AUFGABEN
(a) Beantworte anhand des Textes über die Richterzeit Israels diese Fragen:
(i) Was bedeutet der Richter zunächst?
(ii) Wie viele Stämme nennt der Text?
(iii) Wodurch sind die Stämme verbunden?
(b) Prüfe, ob die folgenden Aussagen zum Text über die Richterzeit Israels passen, und belege jede Antwort mit einem Zitat:
(i) Israel hat in dieser Zeit einen König.
(ii) Die Volks-Genossenschaft baut sich von unten auf.
(iii) Der Stamm baut sich aus Familien auf.
(c) Führe den Text über die Richterzeit Israels im Anschluss an seinen letzten Satz weiter.

AUSGANGSTEXT
Leonhard Ragaz, Die Bibel eine Deutung
Die Geschichte Israels Die Propheten
II: Die Richterzeit. Unmittelbar unter Gott
2. DAS GOTTESRECHT
Denn es ist ja die Zeit der Richter. Israel hat keinen König, aber es hat Richter. Was bedeutet der Richter? Er bedeutet zunächst Führer. Aber nun nicht mehr wie unter Moses und Josua den Führer, sondern einen Führer. Denn nun waltet das, was wir mit einem modernen Ausdruck föderalistische Demokratie nennen können. Jeder der zwölf Stämme führt frei sein Eigenleben. Verbunden sind sie bloß durch ihren Gott. In Freiheit. Es ist eine freie Volks-Genossenschaft, eine Eid-Genossenschaft. Sie baut sich ganz von unten auf. Jeder Volksgenosse sitzt frei auf seinem eigenen Grund und Boden – nur unter Gott. Dann kommt die Familie. Sie ordnet – unter Gott – am stärksten das Leben der Gemeinschaft. Aus Familien baut sich der Stamm auf. Und aus den Stämmen die Volks-Genossenschaft.

Daten zur Posenschätzung
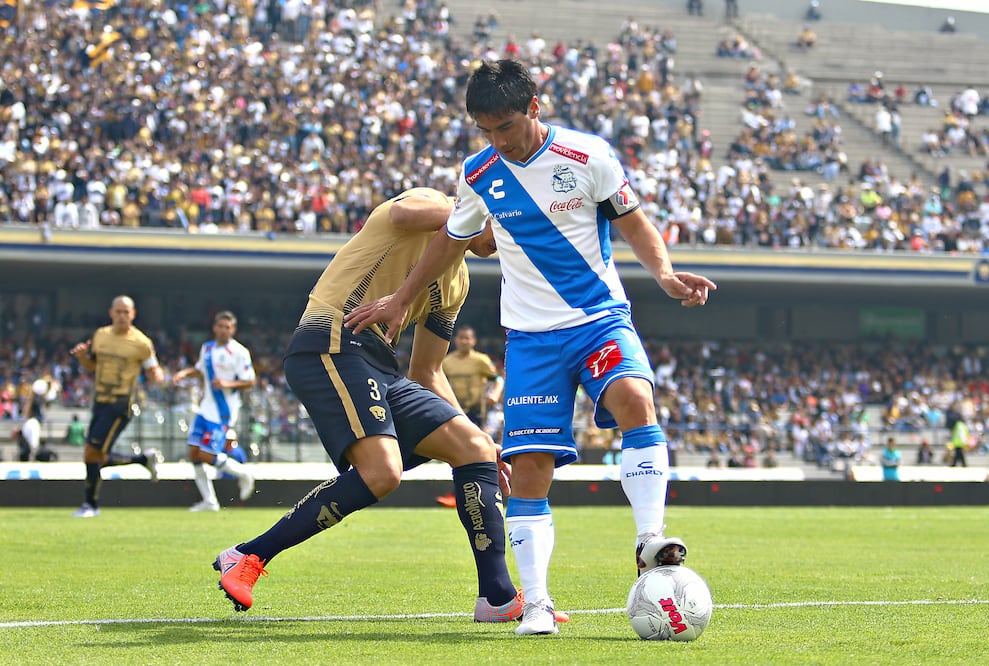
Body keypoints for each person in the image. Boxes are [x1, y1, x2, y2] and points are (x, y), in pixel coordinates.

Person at [345, 60, 717, 636]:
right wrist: (399, 299)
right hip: (532, 341)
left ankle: (649, 540)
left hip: (598, 319)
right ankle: (538, 604)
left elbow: (635, 225)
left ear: (534, 108)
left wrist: (665, 274)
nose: (499, 141)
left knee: (635, 403)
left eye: (507, 127)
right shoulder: (479, 173)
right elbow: (451, 242)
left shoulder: (586, 155)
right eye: (486, 131)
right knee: (530, 468)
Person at [213, 187, 531, 625]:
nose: (505, 240)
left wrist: (474, 432)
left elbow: (428, 371)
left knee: (475, 447)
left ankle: (497, 597)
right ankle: (248, 556)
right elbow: (399, 214)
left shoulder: (458, 281)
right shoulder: (431, 206)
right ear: (483, 210)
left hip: (381, 365)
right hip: (332, 339)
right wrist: (470, 211)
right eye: (505, 224)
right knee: (382, 474)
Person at [69, 295, 165, 518]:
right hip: (99, 400)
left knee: (91, 453)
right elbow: (92, 365)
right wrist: (82, 357)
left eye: (126, 312)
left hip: (121, 403)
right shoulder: (101, 335)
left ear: (133, 314)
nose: (122, 316)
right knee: (95, 456)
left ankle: (90, 505)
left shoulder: (141, 343)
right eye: (118, 311)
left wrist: (158, 376)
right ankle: (142, 459)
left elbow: (153, 368)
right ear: (111, 312)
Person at [172, 310, 257, 511]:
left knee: (205, 453)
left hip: (223, 411)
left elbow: (250, 381)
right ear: (214, 328)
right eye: (220, 326)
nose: (223, 330)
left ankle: (243, 473)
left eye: (227, 327)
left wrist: (227, 383)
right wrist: (184, 373)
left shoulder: (239, 352)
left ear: (233, 329)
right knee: (193, 452)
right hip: (205, 408)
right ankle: (210, 501)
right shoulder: (207, 348)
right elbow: (201, 370)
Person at [437, 324, 505, 507]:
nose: (464, 341)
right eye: (461, 338)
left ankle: (482, 493)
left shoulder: (481, 360)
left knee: (477, 452)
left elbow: (497, 378)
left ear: (473, 341)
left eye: (468, 338)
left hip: (476, 412)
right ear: (456, 340)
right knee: (457, 452)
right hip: (454, 412)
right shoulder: (447, 362)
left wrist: (495, 395)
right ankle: (463, 494)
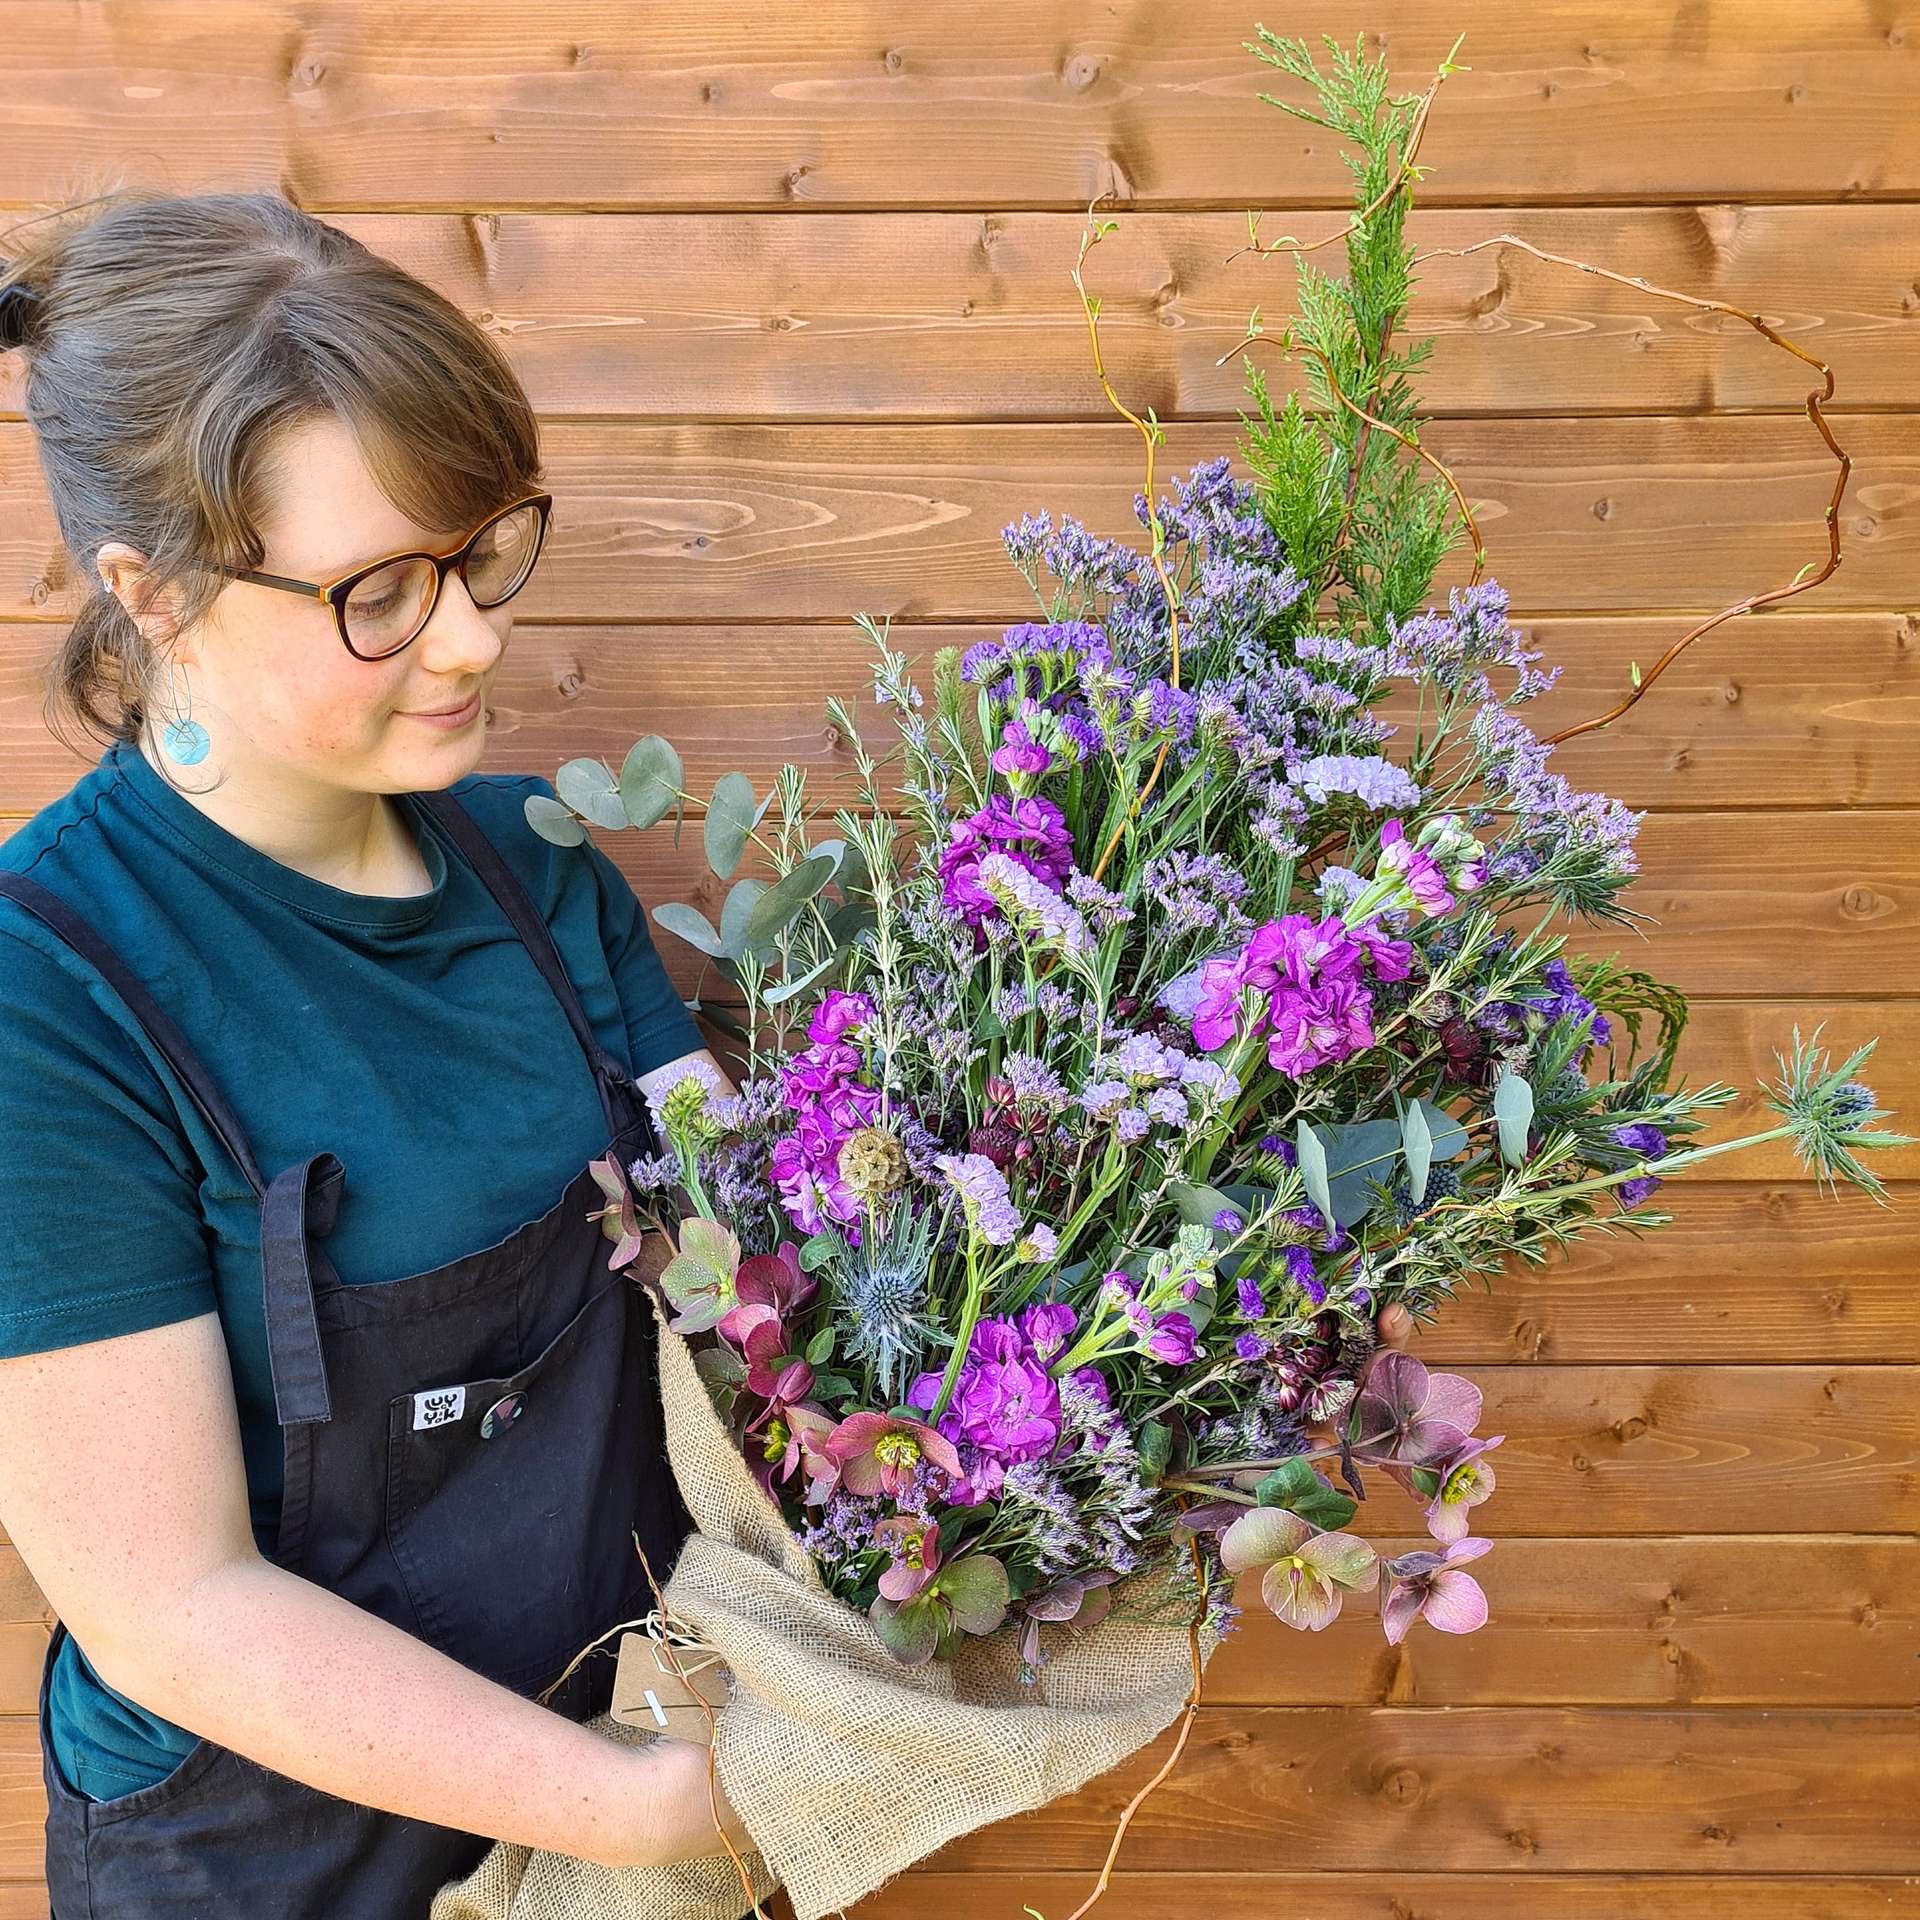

ANTWORTEN
(a)
(i) Führer.
(ii) Zwölf.
(iii) Bloß durch ihren Gott.

(b)
(i) Nein: „Israel hat keinen König, aber es hat Richter.“
(ii) Ja: „Sie baut sich ganz von unten auf.“
(iii) Ja: „Aus Familien baut sich der Stamm auf.“

(c)
Mit immer weniger Bindungsmacht in dem Maße, als es nach oben geht – umgekehrt als im staatlichen Wesen! – zuletzt nur mit Gott als Bindung, der stärksten Bindung, die es gibt. Es ist die Gottesherrschaft der Freiheit; es ist die Theokratie als Anarchismus Gottes. Aus dieser Freiheit taucht, von Gott aus, der Richter als Führer auf. Es kommen, wie wir schon wiederholt gezeigt haben, Zeiten, wo es ohne solche besondere Führung nicht geht, Zeiten innerer oder äußerer Zerrüttung und Gefährdung. Aber es entsteht dann eine freie Führung, eine Führung, die ihre Autorität von Gott allein hat, die auch nicht einmal gewählt ist, sondern einfach anerkannt wird, einfach sich von selbst durchsetzt. Es tritt dann immer wieder jenes Wunder ein, das in dem Worte zum Ausdruck kommt: „Der Geist Gottes kam über ihn“. (Vgl. z. B. Kap. 3, 10.) Es kommt Feuer vom Altar; es bricht aus dem Sinn Israels, der Gott selber ist, die Kraft der Rettung auf. Und das geschieht, weil das Volk unmittelbar unter Gott steht. Nur so ist ja echtes Führertum möglich. Die Verstaatlichung zermürbt die Menschen, entselbstet sie, schaltet sie gleich. Da gibt es, als Frucht der Willkür, die an die Stelle der Freiheit getreten ist, bloß noch Demagogie.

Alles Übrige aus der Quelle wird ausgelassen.